As what I understood,since the proprety of the amp,V(IN1N)=V(IN1P) would satisfied?I want to use this application circuit to change the LD temperature . So my target temperature will change between 15℃ and 35℃ when I want to change the wavelength of the LD.Should it be set by change the voltage of IN2P.
Now I am more puzzled.What should I do ?It would be appreciated if you could give me a more detailed explanation.Thank you!

• I also find the application circuit of ADN8831,which seems looks like the ADN8834.I used ADN8830 ever,it seems different.But ADN8830 is not recommended,so I use ADN8834 instead.

• Hi @bai1390529449,

To make it easier for you to check if chopper 1 is functioning correctly, you may try configuring it to voltage follower / buffer. Isolate it first with chopper 2 (removing Z1). short IN1N to OUT1. inject voltage to IN1P. the OUT1 pin should follow the voltage you are injecting the IN1P.

Or, with the circuit values you have now, instead of using the thermistor, replace it with a variable resistor just for you to check if chopper 1 is good.

 RFB = 80600 RX = 7680 RTH = replace with diff values of resistor or use a variable resistor R = 17800 VREF = 2.5

you may try the following values in replace of RTH and the corresponding values of OUT1 should be observed:

 RTH OUT1 10000 1.2457 12000 1.3127 15000 1.4 16000 1.4272

This should work. If you still see problems, please drop me an email on noel.tenorio@analog.com so I can help you.

Regards!

• Hi,ntenorio!
I am bai1390529449 with the question of ADN8834 at the ADI Engineer Zone.
I am sorry for that reply to you so later because of the Spring Festival Holiday.
I configure it to voltage follower / buffer,disconnectting R,Rth,Rx and Rfb,short IN1N to OUT1,I change the value of IN1P devider,
 IN1P devider V(IN1P) V(OUT1) 20K,20K 1.255 1.255 20K,20K||80.6K 1.117 1.118 20K,20K||12K 0.689 0.690
I test with the latter option you give to me.
 Rth V(IN1N) V(OUT1) 10000 1.255 1.268 12000 1.255 0.697 15000 1.256 0.052 16000 1.256 0.002

It is diffrent with the values you give to me.

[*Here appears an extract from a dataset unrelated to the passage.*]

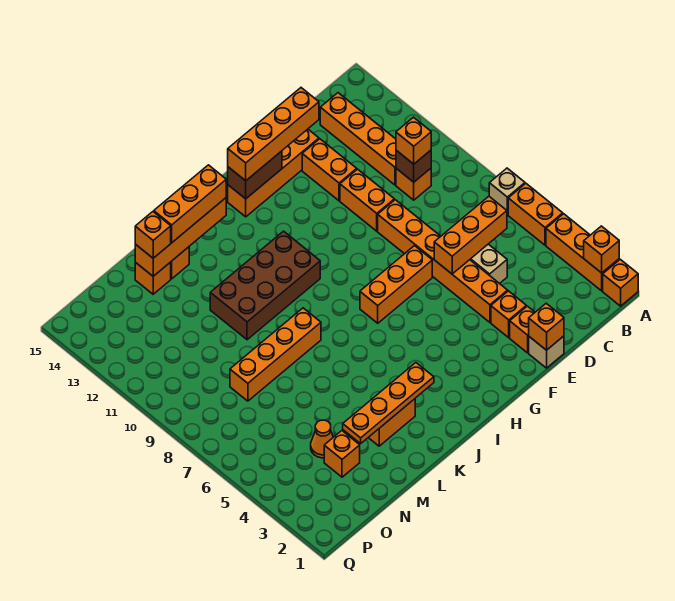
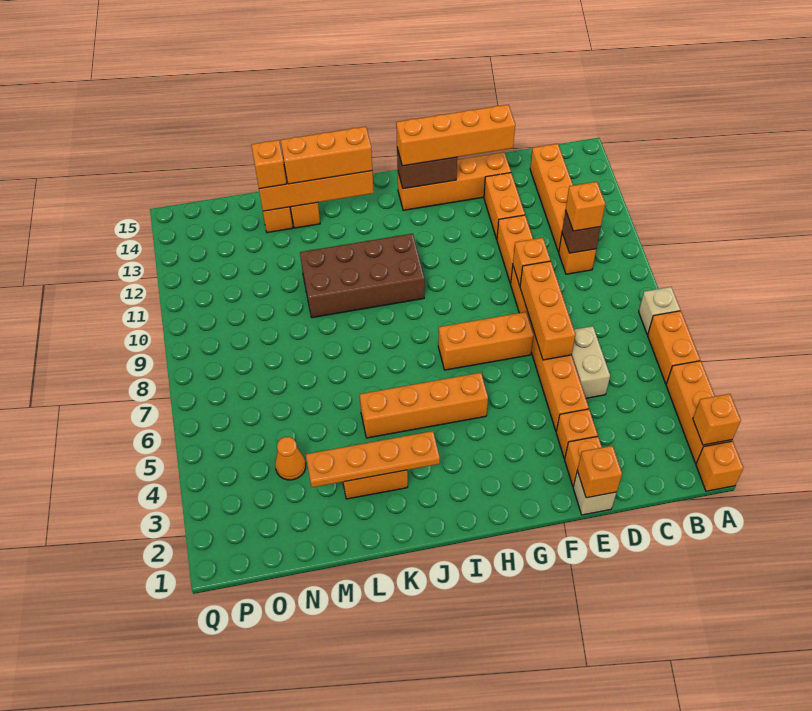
orange 1x3 brick [434,196,507,274] -> orange 1x3 brick turned to [520,261,575,360]
orange 1x4 brick [230,308,321,401] -> orange 1x4 brick moved to [360,373,488,438]
orange 1x1 brick [324,431,360,477] -> orange 1x1 brick moved to [513,238,550,285]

 RTH OUT1 10000 1.2457 12000 1.3127 15000 1.4 16000 1.4272
As  ,
when Rth+Rx>R,with Rth increase,the Vout1 should decrease.
What I still can not understand is that V(IN1N) should be calculated by Rth?Thank you!
• Hi bai1390529449,

Based on the first table you sent, the chopper amp1 is functioning properly as a voltage follower. That is good to see.

On the next concern, I am sorry, the second column should be the V(IN1N) voltage readout not OUT1.

 RTH OUT1 10000 1.2457 12000 1.3127 15000 1.4 16000 1.4272

However, on your results, I am wondering why your V(IN1N) voltage is almost not changing.

 Rth V(IN1N) V(OUT1) 10000 1.255 1.268 12000 1.255 0.697 15000 1.256 0.052 16000 1.256 0.002

It is diffrent with the values you give to me.

with the following values,

 RFB = 80600 RX = 7680 RTH = replace with diff values of resistor or use a variable resistor R = 17800 VREF = 2.5

You should get the following:

 RTH V(IN1N) VOUT1 10000 1.24577 1.288 12000 1.3127 0.7093 15000 1.40069 0.03213

If you get the same result, then you are good. we can proceed on the next stage.